Neglecting any axial compression or elongation, if the ridge dropped 2 inches the outward horizontal movement had to be about 3/4 inch at each wall or a combined movement of about 1.5". A 2 inch deflection of the ceiling joist is going to cause an inward movement of about 1/64" at each end or a total of 1/32" between the ends. For there to be that much differential movement between the rafter and the cj, either the wood had to split at the nailed joint, or there wasn't any nailing. I wouldn't expect the nails to bend if the cj & rr are indeed face to face. The only way to tell what happened is to get eyes on the members by either cutting a hole in the ceiling or laying in the attic and maybe even using a magnifying mirror. I also carry a piece of 22 ga strap to try to slide between members of a wood joint if I can't see the nails. This movement could occur without forcing the wall out of plumb if the nailing to the top plate was inadequate. But if I remember right, you said there is continuous stucco from the exterior wall to the eave so a crack would be visible. However, the wall could have been pushed out of plumb before the drywall was added and the only way you'll detect that is to hang a plumb line at a couple of places along the length of each wall. If for some reason, only one wall moved, you may have a problem with the wall.

Considering the split in the ridge board, I'd also stretch a line along the bottom of the ridge board and verify the vertical displacement. If the vertical displacement is more, the geometry issues discussed above are even worse.

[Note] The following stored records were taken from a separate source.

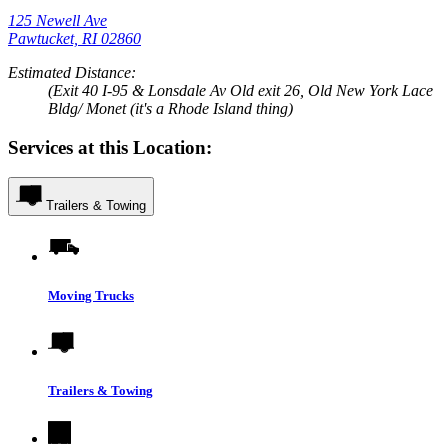
125 Newell Ave
Pawtucket, RI 02860
Estimated Distance:
(Exit 40 I-95 & Lonsdale Av Old exit 26, Old New York Lace
Bldg/ Monet (it's a Rhode Island thing)
Services at this Location:
Trailers & Towing
Moving Trucks
Trailers & Towing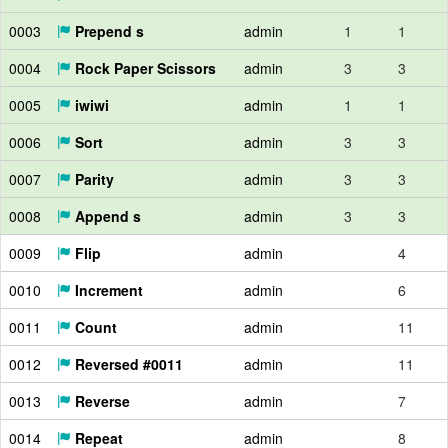
0003
Prepend s
admin
1
1
0004
Rock Paper Scissors
admin
3
3
0005
iwiwi
admin
1
1
0006
Sort
admin
3
3
0007
Parity
admin
3
3
0008
Append s
admin
3
3
0009
Flip
admin
4
0010
Increment
admin
6
0011
Count
admin
11
0012
Reversed #0011
admin
11
0013
Reverse
admin
7
0014
Repeat
admin
8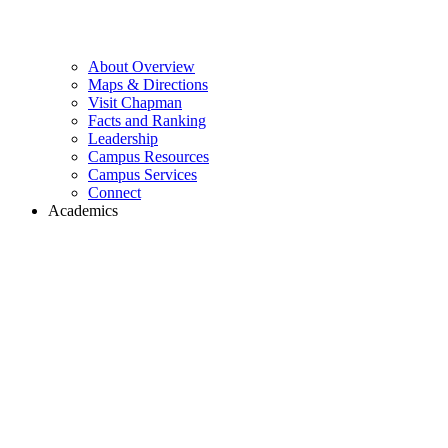
About Overview
Maps & Directions
Visit Chapman
Facts and Ranking
Leadership
Campus Resources
Campus Services
Connect
Academics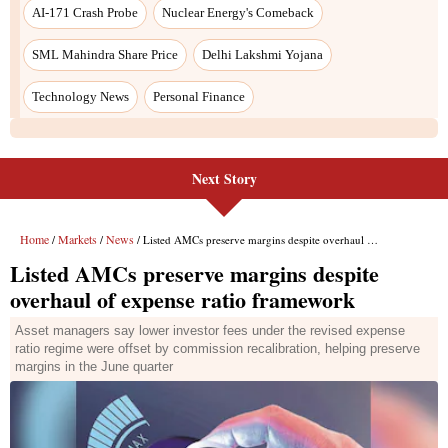
Next Story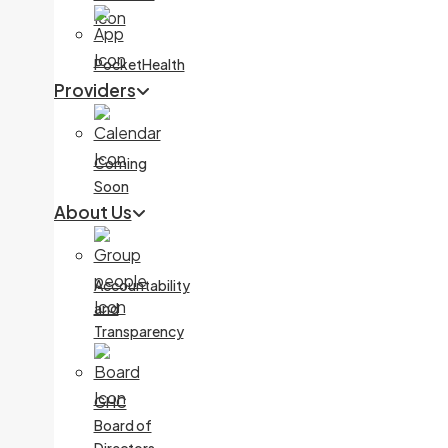
PocketHealth
Providers
Coming
Soon
About Us
Accountability
and
Transparency
GHC
Board of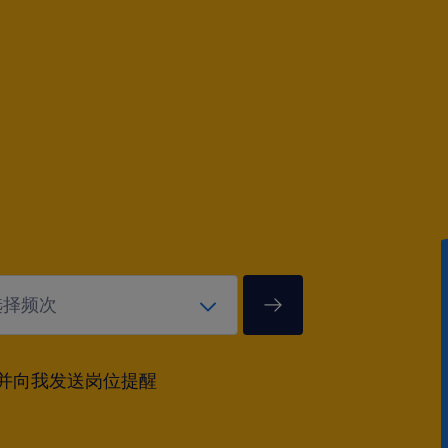
并向我发送岗位提醒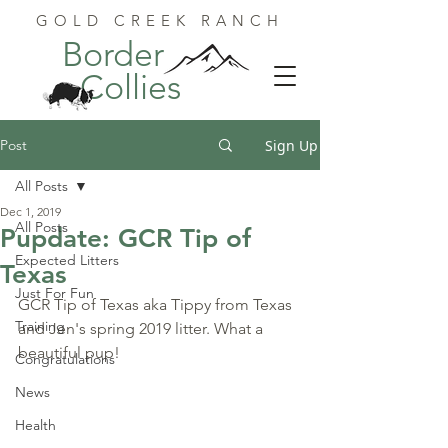
GOLD CREEK RANCH
Border
Collies
Post
Sign Up
All Posts
Dec 1, 2019
All Posts
Pupdate: GCR Tip of
Expected Litters
Texas
Just For Fun
GCR Tip of Texas aka Tippy from Texas 
Training
and Jen's spring 2019 litter. What a 
beautiful pup!
Congratulations
News
Health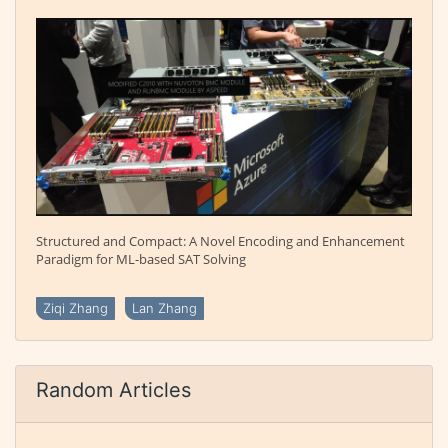
Structured and Compact: A Novel Encoding and Enhancement
Paradigm for ML-based SAT Solving
Ziqi Zhang
Lan Zhang
Random Articles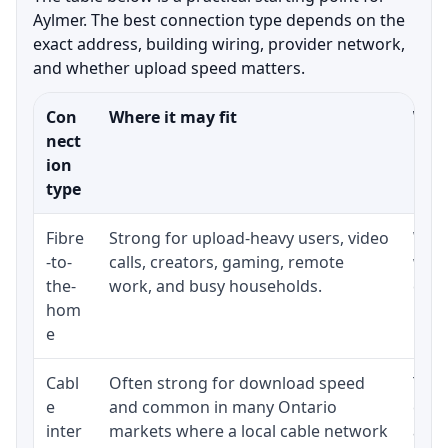
Aylmer. The best connection type depends on the
exact address, building wiring, provider network,
and whether upload speed matters.
Con
Where it may fit
What
nect
ion
type
Fibre
Strong for upload-heavy users, video
Whet
-to-
calls, creators, gaming, remote
whet
the-
work, and busy households.
clos
hom
inst
e
Cabl
Often strong for download speed
The 
e
and common in many Ontario
equi
inter
markets where a local cable network
and b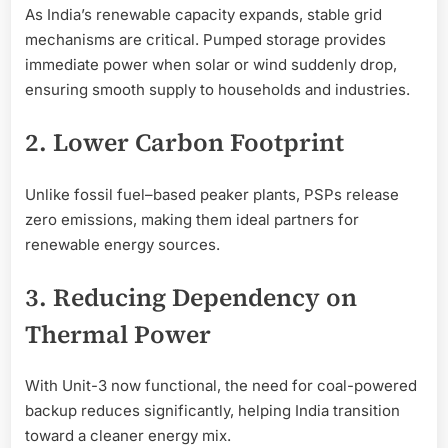
As India’s renewable capacity expands, stable grid
mechanisms are critical. Pumped storage provides
immediate power when solar or wind suddenly drop,
ensuring smooth supply to households and industries.
2. Lower Carbon Footprint
Unlike fossil fuel–based peaker plants, PSPs release
zero emissions, making them ideal partners for
renewable energy sources.
3. Reducing Dependency on
Thermal Power
With Unit-3 now functional, the need for coal-powered
backup reduces significantly, helping India transition
toward a cleaner energy mix.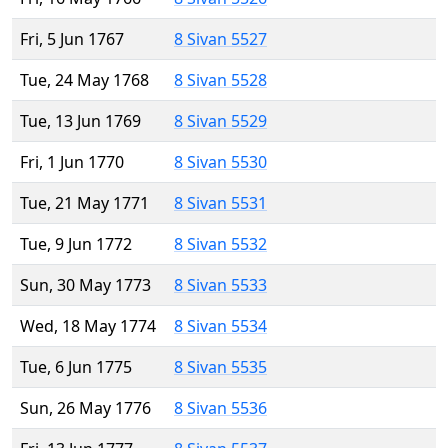
Fri, 5 Jun 1767
8 Sivan 5527
Tue, 24 May 1768
8 Sivan 5528
Tue, 13 Jun 1769
8 Sivan 5529
Fri, 1 Jun 1770
8 Sivan 5530
Tue, 21 May 1771
8 Sivan 5531
Tue, 9 Jun 1772
8 Sivan 5532
Sun, 30 May 1773
8 Sivan 5533
Wed, 18 May 1774
8 Sivan 5534
Tue, 6 Jun 1775
8 Sivan 5535
Sun, 26 May 1776
8 Sivan 5536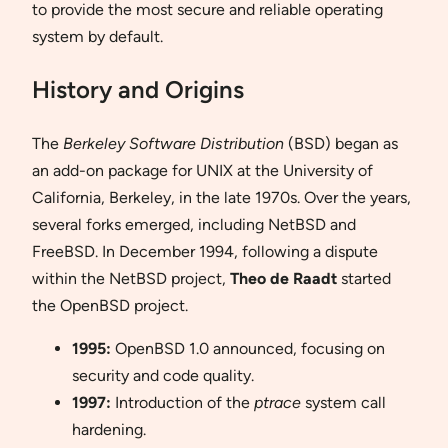
to provide the most secure and reliable operating
system by default.
History and Origins
The
Berkeley Software Distribution
(BSD) began as
an add-on package for UNIX at the University of
California, Berkeley, in the late 1970s. Over the years,
several forks emerged, including NetBSD and
FreeBSD. In December 1994, following a dispute
within the NetBSD project,
Theo de Raadt
started
the OpenBSD project.
1995:
OpenBSD 1.0 announced, focusing on
security and code quality.
1997:
Introduction of the
ptrace
system call
hardening.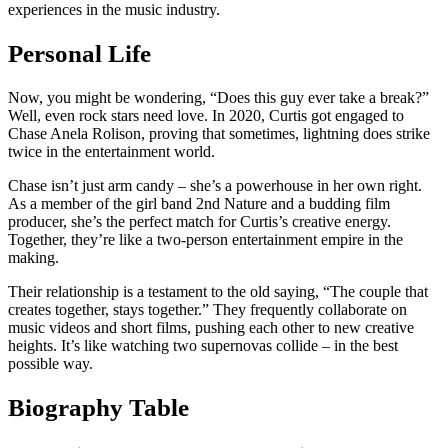
experiences in the music industry.
Personal Life
Now, you might be wondering, “Does this guy ever take a break?”
Well, even rock stars need love. In 2020, Curtis got engaged to
Chase Anela Rolison, proving that sometimes, lightning does strike
twice in the entertainment world.
Chase isn’t just arm candy – she’s a powerhouse in her own right.
As a member of the girl band 2nd Nature and a budding film
producer, she’s the perfect match for Curtis’s creative energy.
Together, they’re like a two-person entertainment empire in the
making.
Their relationship is a testament to the old saying, “The couple that
creates together, stays together.” They frequently collaborate on
music videos and short films, pushing each other to new creative
heights. It’s like watching two supernovas collide – in the best
possible way.
Biography Table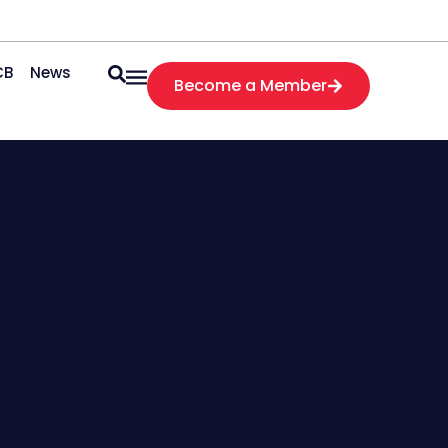
CB
News
Become a Member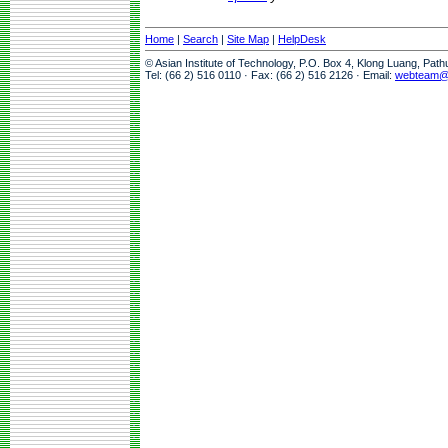
Home
|
Search
|
Site Map
|
HelpDesk
© Asian Institute of Technology, P.O. Box 4, Klong Luang, Pat
Tel: (66 2) 516 0110 · Fax: (66 2) 516 2126 · Email:
webteam@a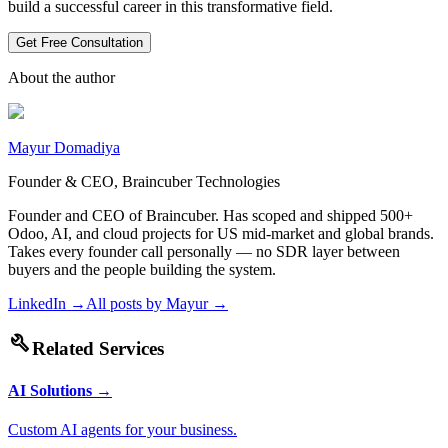
build a successful career in this transformative field.
Get Free Consultation
About the author
Mayur Domadiya
Founder & CEO, Braincuber Technologies
Founder and CEO of Braincuber. Has scoped and shipped 500+
Odoo, AI, and cloud projects for US mid-market and global brands.
Takes every founder call personally — no SDR layer between
buyers and the people building the system.
LinkedIn →
All posts by
Mayur
→
build
Related Services
AI Solutions
→
Custom AI agents for your business.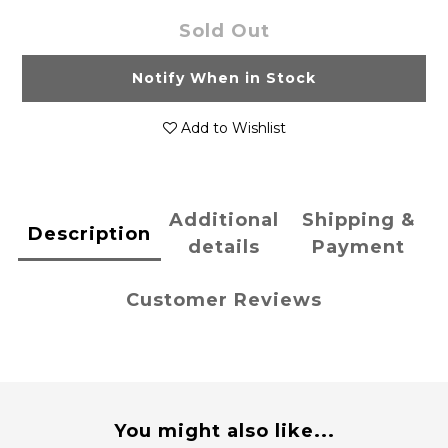
Sold Out
Notify When in Stock
Add to Wishlist
Additional
Shipping &
Description
details
Payment
Customer Reviews
You might also like...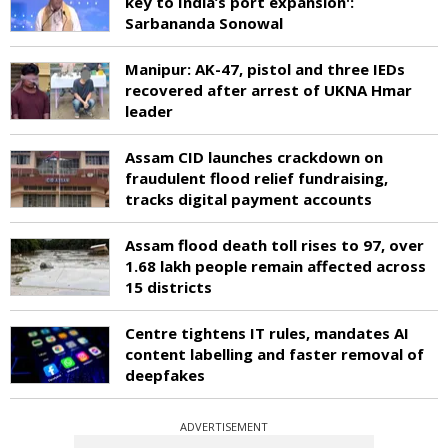
key to India’s port expansion':
Sarbananda Sonowal
Manipur: AK-47, pistol and three IEDs
recovered after arrest of UKNA Hmar
leader
Assam CID launches crackdown on
fraudulent flood relief fundraising,
tracks digital payment accounts
Assam flood death toll rises to 97, over
1.68 lakh people remain affected across
15 districts
Centre tightens IT rules, mandates AI
content labelling and faster removal of
deepfakes
ADVERTISEMENT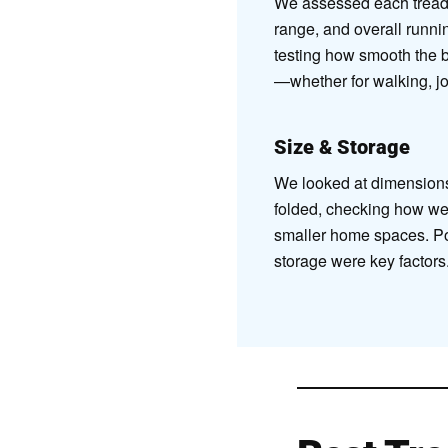
We assessed each treadm
range, and overall runnin
testing how smooth the be
—whether for walking, jog
Size & Storage
We looked at dimension
folded, checking how well
smaller home spaces. Por
storage were key factors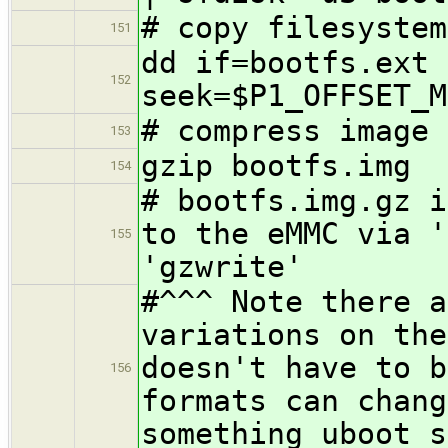
# copy filesystem
151
dd if=bootfs.ext 
152
seek=$P1_OFFSET_M
# compress image
153
gzip bootfs.img
154
# bootfs.img.gz i
to the eMMC via '
155
'gzwrite'
#^^^ Note there a
variations on the
doesn't have to b
156
formats can chang
something uboot s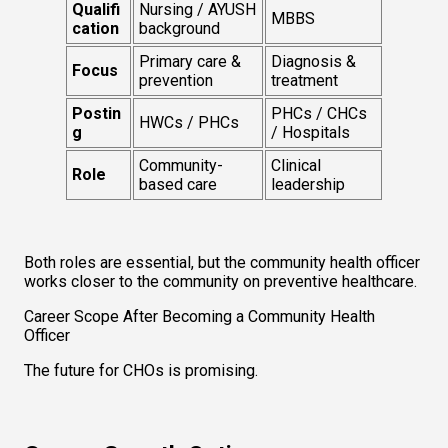
Qualifi
Nursing / AYUSH 
MBBS
cation
background
Primary care & 
Diagnosis & 
Focus
prevention
treatment
Postin
PHCs / CHCs 
HWCs / PHCs
g
/ Hospitals
Community-
Clinical 
Role
based care
leadership
Both roles are essential, but the community health officer 
works
closer to the community on preventive healthcare.
Career Scope After Becoming a Community Health 
Officer
The future for CHOs is promising.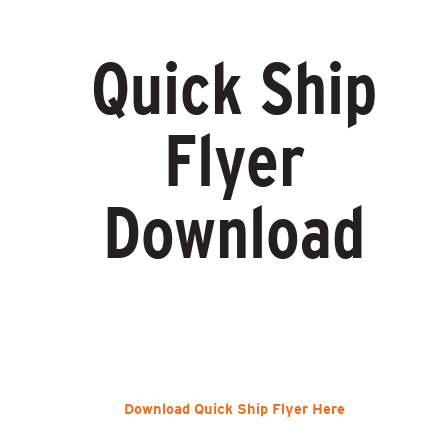
Quick Ship
Flyer
Download
Download Quick Ship Flyer Here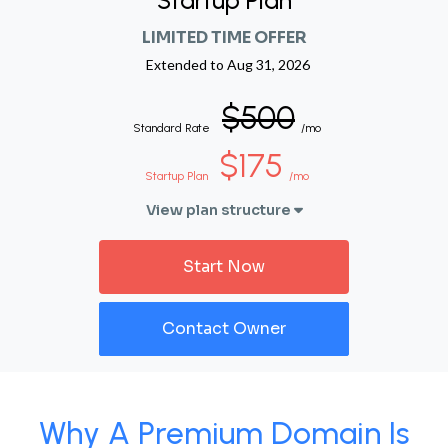
Startup Plan
LIMITED TIME OFFER
Extended to
Aug 31, 2026
$500
Standard Rate
/mo
$175
Startup Plan
/mo
View plan structure
Start Now
Contact Owner
Why A Premium Domain Is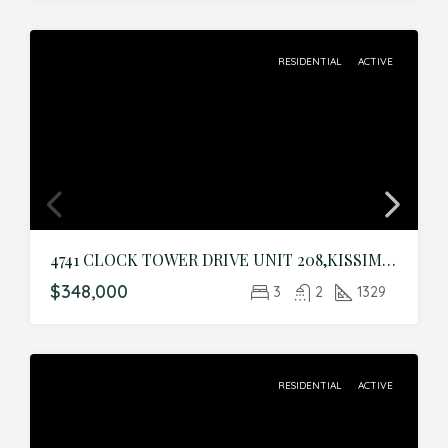
RESIDENTIAL
ACTIVE
4741 CLOCK TOWER DRIVE UNIT 208,KISSIMMEE,Osceola,Residential
$348,000
3
2
1329
RESIDENTIAL
ACTIVE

If the heel connection has failed or was non-existent to begin with, adding a collar tie one foot down from the ridge can be designed to resist all of the horizontal thrust, but then the moment in the rafter at the point of the collar tie becomes a possible concern. Now there also has been discussion about the "unknown" actions that help conventional framing work even though it may not calc out. One of those items may well be some diaphragm action. Trying to envision 3/4" deflection of a roof diaphragm under static loading is difficult for me. And if any rafter has experienced horizontal movement of 3/4" either the diaphragm has deflected that much, or there is inadequate nailing between the plywood and the rafters.... If indeed the diaphragm is working and has deflected 3/4" in each direction, it is beginning to take on the properties of a warped plane. I'm not accustomed to looking at plywood as a 3-d element, or even working in two directions at the same time, but as the ridge sags, the plywood will have to start working parallel to the ridge at some point while at the same time deflecting perpendicular to the ridge.